**What you should do:** Copy each of the records below word for word, leaving nothing out and changing nothing.

**Input data:**

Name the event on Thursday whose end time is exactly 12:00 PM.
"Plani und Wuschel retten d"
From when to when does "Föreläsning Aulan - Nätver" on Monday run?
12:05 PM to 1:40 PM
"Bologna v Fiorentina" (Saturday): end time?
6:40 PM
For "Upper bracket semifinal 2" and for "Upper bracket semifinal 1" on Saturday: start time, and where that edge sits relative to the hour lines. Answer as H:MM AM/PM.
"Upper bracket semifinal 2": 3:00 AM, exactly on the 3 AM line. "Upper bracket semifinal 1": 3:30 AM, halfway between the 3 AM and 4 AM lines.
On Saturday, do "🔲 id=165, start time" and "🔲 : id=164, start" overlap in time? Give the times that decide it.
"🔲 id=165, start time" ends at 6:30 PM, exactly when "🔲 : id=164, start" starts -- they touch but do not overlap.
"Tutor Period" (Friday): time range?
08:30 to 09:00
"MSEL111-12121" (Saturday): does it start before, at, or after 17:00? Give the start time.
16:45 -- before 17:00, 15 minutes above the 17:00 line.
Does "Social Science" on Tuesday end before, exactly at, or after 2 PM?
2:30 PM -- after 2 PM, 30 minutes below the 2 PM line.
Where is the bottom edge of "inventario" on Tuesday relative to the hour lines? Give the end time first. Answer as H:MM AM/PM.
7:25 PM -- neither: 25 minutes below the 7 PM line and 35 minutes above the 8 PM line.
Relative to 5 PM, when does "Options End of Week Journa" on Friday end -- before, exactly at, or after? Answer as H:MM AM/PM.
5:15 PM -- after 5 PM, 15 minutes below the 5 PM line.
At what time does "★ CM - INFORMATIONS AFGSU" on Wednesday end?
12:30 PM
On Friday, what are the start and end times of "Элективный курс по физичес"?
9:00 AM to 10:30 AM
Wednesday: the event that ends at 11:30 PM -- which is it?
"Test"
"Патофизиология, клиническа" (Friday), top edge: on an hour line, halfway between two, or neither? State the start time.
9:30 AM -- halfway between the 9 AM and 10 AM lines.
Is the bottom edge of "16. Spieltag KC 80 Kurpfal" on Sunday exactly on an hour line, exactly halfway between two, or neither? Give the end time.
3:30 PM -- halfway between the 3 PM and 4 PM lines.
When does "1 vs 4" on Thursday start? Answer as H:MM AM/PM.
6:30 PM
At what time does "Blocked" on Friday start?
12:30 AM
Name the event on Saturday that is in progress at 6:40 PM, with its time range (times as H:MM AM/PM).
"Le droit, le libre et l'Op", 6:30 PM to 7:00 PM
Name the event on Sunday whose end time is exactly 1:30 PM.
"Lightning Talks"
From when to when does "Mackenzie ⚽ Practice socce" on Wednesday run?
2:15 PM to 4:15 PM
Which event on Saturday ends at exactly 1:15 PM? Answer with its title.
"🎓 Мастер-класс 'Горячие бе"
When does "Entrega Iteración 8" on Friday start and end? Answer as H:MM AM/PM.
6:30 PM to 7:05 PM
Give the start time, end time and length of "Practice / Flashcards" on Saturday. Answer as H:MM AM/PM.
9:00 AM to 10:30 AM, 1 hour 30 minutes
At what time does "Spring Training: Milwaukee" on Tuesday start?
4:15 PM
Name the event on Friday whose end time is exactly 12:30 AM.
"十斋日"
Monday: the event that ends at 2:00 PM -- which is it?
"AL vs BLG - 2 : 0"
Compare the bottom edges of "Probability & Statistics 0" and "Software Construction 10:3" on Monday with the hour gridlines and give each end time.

**Correct output:**
Name the event on Thursday whose end time is exactly 12:00 PM.
"Plani und Wuschel retten d"
From when to when does "Föreläsning Aulan - Nätver" on Monday run?
12:05 PM to 1:40 PM
"Bologna v Fiorentina" (Saturday): end time?
6:40 PM
For "Upper bracket semifinal 2" and for "Upper bracket semifinal 1" on Saturday: start time, and where that edge sits relative to the hour lines. Answer as H:MM AM/PM.
"Upper bracket semifinal 2": 3:00 AM, exactly on the 3 AM line. "Upper bracket semifinal 1": 3:30 AM, halfway between the 3 AM and 4 AM lines.
On Saturday, do "🔲 id=165, start time" and "🔲 : id=164, start" overlap in time? Give the times that decide it.
"🔲 id=165, start time" ends at 6:30 PM, exactly when "🔲 : id=164, start" starts -- they touch but do not overlap.
"Tutor Period" (Friday): time range?
08:30 to 09:00
"MSEL111-12121" (Saturday): does it start before, at, or after 17:00? Give the start time.
16:45 -- before 17:00, 15 minutes above the 17:00 line.
Does "Social Science" on Tuesday end before, exactly at, or after 2 PM?
2:30 PM -- after 2 PM, 30 minutes below the 2 PM line.
Where is the bottom edge of "inventario" on Tuesday relative to the hour lines? Give the end time first. Answer as H:MM AM/PM.
7:25 PM -- neither: 25 minutes below the 7 PM line and 35 minutes above the 8 PM line.
Relative to 5 PM, when does "Options End of Week Journa" on Friday end -- before, exactly at, or after? Answer as H:MM AM/PM.
5:15 PM -- after 5 PM, 15 minutes below the 5 PM line.
At what time does "★ CM - INFORMATIONS AFGSU" on Wednesday end?
12:30 PM
On Friday, what are the start and end times of "Элективный курс по физичес"?
9:00 AM to 10:30 AM
Wednesday: the event that ends at 11:30 PM -- which is it?
"Test"
"Патофизиология, клиническа" (Friday), top edge: on an hour line, halfway between two, or neither? State the start time.
9:30 AM -- halfway between the 9 AM and 10 AM lines.
Is the bottom edge of "16. Spieltag KC 80 Kurpfal" on Sunday exactly on an hour line, exactly halfway between two, or neither? Give the end time.
3:30 PM -- halfway between the 3 PM and 4 PM lines.
When does "1 vs 4" on Thursday start? Answer as H:MM AM/PM.
6:30 PM
At what time does "Blocked" on Friday start?
12:30 AM
Name the event on Saturday that is in progress at 6:40 PM, with its time range (times as H:MM AM/PM).
"Le droit, le libre et l'Op", 6:30 PM to 7:00 PM
Name the event on Sunday whose end time is exactly 1:30 PM.
"Lightning Talks"
From when to when does "Mackenzie ⚽ Practice socce" on Wednesday run?
2:15 PM to 4:15 PM
Which event on Saturday ends at exactly 1:15 PM? Answer with its title.
"🎓 Мастер-класс 'Горячие бе"
When does "Entrega Iteración 8" on Friday start and end? Answer as H:MM AM/PM.
6:30 PM to 7:05 PM
Give the start time, end time and length of "Practice / Flashcards" on Saturday. Answer as H:MM AM/PM.
9:00 AM to 10:30 AM, 1 hour 30 minutes
At what time does "Spring Training: Milwaukee" on Tuesday start?
4:15 PM
Name the event on Friday whose end time is exactly 12:30 AM.
"十斋日"
Monday: the event that ends at 2:00 PM -- which is it?
"AL vs BLG - 2 : 0"
Compare the bottom edges of "Probability & Statistics 0" and "Software Construction 10:3" on Monday with the hour gridlines and give each end time.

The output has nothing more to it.